• [TASK TO COMPLETE] Can you continue the post below about the ICML 2008 workshop on evaluation methods for machine learning, starting right after its last sentence?

• [PASSAGE SHOWN]
Evaluation Methods for Machine Learning

Although I wasn’t able to attend the talks at ICML 2008 I was able to participate in the Workshop on Evaluation Methods for Machine Learning run by William Klement, Chris Drummond, and Nathalie Japkowicz.

This workshop at ICML was a continuation of previous workshops held at AAAI that aim to cast a critical eye on the methods used in machine learning to experimentally evaluate the performance of algorithms.

It kicked off with a series of mini debates with Nathalie and Chris articulating the opposing sides. The questions included the following:

Should we change how evaluation is done?
Is evaluation central to empirical work?
Are statistical tests critical to evaluation?
Are the UCI data sets sufficient for evaluation?

There were three papers I particularly liked: Janez Demsar’s talk “On the Appropriateness of Statistical Tests in Machine Learning”, Edith Law’s “The Problem of Accuracy as an Evaluation Criterion”, and Chris Drummond’s call for a mild-mannered revolution “Finding a Balance between Anarchy and Orthodoxy”.

• [DATA EXTRACT]

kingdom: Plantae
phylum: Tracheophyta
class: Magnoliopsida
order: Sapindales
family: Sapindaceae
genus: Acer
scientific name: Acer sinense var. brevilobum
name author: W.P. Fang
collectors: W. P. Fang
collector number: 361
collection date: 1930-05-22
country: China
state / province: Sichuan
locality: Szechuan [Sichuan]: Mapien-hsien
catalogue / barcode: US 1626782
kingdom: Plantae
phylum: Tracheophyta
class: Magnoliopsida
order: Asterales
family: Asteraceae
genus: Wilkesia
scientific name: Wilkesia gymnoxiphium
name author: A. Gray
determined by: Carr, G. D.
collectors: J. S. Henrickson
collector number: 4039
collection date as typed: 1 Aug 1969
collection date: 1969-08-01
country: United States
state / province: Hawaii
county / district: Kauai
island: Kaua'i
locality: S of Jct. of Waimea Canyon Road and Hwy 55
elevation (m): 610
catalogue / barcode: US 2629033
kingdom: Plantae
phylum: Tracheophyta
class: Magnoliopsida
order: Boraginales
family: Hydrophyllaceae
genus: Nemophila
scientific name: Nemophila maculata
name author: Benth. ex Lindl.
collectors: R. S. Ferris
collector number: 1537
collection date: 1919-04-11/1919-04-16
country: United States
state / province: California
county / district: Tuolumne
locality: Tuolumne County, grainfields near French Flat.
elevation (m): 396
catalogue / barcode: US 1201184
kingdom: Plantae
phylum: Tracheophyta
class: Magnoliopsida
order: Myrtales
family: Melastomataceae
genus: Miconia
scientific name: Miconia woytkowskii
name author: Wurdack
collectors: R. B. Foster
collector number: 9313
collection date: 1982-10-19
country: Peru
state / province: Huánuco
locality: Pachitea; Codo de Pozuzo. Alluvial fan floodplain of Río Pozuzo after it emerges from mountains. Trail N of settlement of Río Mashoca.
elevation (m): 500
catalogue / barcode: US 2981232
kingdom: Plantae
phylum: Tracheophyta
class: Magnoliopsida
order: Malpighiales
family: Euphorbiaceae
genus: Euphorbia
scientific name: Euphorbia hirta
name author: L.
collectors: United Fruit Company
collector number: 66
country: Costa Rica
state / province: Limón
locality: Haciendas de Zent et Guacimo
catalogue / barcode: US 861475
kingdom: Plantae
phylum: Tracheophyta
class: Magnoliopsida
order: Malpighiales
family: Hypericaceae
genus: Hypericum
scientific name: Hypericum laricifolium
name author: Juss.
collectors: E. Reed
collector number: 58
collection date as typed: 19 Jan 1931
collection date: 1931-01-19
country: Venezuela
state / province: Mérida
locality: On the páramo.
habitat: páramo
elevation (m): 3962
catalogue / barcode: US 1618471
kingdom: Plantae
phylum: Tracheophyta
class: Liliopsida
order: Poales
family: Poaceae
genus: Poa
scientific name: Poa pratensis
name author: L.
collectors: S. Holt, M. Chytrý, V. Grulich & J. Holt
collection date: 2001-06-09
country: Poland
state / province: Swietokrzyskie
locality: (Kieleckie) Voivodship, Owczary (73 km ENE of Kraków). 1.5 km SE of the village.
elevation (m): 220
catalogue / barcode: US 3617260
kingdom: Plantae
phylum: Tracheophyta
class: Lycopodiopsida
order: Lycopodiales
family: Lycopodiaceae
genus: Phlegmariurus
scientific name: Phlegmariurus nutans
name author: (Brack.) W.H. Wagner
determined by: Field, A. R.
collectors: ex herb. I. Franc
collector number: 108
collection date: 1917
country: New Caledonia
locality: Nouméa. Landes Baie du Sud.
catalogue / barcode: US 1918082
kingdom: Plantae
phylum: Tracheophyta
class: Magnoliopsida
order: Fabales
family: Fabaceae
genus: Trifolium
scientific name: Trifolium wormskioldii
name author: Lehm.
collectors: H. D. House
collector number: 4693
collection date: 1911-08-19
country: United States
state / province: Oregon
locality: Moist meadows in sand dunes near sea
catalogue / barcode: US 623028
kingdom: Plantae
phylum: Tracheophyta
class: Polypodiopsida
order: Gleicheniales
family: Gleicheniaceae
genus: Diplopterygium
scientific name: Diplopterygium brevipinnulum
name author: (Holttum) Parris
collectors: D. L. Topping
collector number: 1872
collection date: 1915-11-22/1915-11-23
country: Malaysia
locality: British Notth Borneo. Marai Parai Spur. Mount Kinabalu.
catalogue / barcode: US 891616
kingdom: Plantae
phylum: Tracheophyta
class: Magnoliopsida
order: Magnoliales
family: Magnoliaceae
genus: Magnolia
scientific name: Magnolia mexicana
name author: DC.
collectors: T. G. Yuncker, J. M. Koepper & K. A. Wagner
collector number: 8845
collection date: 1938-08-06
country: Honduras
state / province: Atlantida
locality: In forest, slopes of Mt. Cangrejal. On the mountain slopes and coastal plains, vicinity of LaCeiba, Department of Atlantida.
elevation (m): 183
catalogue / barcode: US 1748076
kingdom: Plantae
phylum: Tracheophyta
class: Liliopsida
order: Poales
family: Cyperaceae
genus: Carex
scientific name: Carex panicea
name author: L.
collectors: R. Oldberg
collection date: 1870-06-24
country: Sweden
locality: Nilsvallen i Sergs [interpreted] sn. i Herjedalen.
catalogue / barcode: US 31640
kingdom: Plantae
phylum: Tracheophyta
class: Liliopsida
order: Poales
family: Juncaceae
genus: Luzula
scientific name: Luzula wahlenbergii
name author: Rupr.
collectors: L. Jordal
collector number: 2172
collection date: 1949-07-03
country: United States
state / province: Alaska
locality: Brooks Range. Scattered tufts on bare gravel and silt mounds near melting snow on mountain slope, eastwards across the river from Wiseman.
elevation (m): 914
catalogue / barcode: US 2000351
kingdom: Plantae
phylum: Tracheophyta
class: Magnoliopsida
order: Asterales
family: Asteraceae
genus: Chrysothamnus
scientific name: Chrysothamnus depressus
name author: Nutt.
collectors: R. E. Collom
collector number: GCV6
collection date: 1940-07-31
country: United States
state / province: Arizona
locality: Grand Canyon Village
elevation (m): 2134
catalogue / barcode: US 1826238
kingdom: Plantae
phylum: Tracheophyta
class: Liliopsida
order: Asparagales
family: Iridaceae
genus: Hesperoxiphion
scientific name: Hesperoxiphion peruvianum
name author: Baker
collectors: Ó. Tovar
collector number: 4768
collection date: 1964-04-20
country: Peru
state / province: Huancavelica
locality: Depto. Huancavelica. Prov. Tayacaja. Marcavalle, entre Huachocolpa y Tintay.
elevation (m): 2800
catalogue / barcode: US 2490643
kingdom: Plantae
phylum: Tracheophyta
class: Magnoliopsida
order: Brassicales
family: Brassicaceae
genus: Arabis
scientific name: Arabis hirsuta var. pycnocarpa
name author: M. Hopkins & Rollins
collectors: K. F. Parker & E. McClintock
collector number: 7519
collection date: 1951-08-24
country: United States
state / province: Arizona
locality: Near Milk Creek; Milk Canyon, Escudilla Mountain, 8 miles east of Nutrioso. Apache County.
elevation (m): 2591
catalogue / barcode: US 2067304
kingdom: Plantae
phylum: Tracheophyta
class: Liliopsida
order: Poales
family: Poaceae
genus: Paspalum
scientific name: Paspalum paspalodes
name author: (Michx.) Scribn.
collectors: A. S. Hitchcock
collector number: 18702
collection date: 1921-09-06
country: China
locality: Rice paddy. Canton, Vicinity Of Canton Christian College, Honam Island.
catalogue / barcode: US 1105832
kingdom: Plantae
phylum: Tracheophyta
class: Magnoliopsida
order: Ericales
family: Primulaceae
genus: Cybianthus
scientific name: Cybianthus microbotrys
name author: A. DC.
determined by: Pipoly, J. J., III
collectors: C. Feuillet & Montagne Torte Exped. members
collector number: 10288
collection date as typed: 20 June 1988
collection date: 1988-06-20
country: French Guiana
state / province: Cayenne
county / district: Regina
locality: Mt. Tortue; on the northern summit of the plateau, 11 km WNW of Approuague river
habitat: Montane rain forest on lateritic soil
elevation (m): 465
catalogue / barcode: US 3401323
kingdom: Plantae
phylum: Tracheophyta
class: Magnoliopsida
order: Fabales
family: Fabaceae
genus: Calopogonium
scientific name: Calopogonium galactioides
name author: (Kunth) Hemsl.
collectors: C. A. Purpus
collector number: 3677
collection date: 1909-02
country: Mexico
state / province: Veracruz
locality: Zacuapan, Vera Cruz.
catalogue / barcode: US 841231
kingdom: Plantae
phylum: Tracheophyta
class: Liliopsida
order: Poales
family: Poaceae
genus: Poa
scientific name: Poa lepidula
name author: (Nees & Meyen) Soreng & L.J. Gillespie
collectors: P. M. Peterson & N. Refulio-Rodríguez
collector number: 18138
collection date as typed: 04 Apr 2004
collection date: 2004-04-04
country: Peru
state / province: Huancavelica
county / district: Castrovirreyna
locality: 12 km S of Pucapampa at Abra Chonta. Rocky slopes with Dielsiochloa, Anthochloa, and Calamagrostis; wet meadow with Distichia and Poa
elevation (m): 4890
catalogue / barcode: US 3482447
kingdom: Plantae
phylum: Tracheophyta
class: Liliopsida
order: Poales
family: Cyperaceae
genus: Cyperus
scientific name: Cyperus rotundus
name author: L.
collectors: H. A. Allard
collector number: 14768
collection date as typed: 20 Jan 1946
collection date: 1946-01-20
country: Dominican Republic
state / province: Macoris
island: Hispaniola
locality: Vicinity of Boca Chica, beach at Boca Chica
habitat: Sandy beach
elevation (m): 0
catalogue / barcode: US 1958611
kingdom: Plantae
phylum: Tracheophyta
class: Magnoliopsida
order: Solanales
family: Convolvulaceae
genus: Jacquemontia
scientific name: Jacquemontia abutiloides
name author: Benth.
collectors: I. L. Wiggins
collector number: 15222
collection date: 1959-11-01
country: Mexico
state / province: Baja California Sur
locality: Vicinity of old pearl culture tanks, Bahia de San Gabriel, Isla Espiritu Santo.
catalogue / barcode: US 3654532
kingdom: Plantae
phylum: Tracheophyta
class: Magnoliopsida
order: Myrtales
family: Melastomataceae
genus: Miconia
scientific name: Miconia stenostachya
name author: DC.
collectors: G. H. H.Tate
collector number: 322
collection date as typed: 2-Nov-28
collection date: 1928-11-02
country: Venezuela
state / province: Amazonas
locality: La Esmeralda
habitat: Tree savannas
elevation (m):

• [ANSWER TO THE EXERCISE]
Janez’s talk touched on a number of criticisms that I had found in Jacob Cohen’s paper “The Earth is Round (p < 0.05)” making the case that people often incorrectly report and incorrectly interpret p-values for statistical tests. Unfortunately, as Janez points out, since machine learning is a discipline that (rightly) places emphasis on results it is difficult as a reviewer to reject a paper that presents an ill-motivated and confusing idea if its authors have shown that, statistically, it outperforms similar approaches.

Edith’s talk argued that accuracy is sometimes a poor measure of performance making all this concern over whether we are constructing statistical tests for it (or AUC) moot. In particular, for tasks like salient region detection in images, language translation and music tagging there is no single correct region, translation or tag. Whether or not a particular region/translation/tag is “correct” or not is impossible to determine independent of the more difficult tasks of image recognition/language understanding/music identification. Solving these for the purposes of evaluation would make a solution to the smaller tasks redundant. Instead of focusing on evaluation of the smaller tasks, Edith suggests ways in which games that humans play on the web — such as the ESP Game — can be used to evaluate machine performance on these tasks by playing learning algorithms against humans.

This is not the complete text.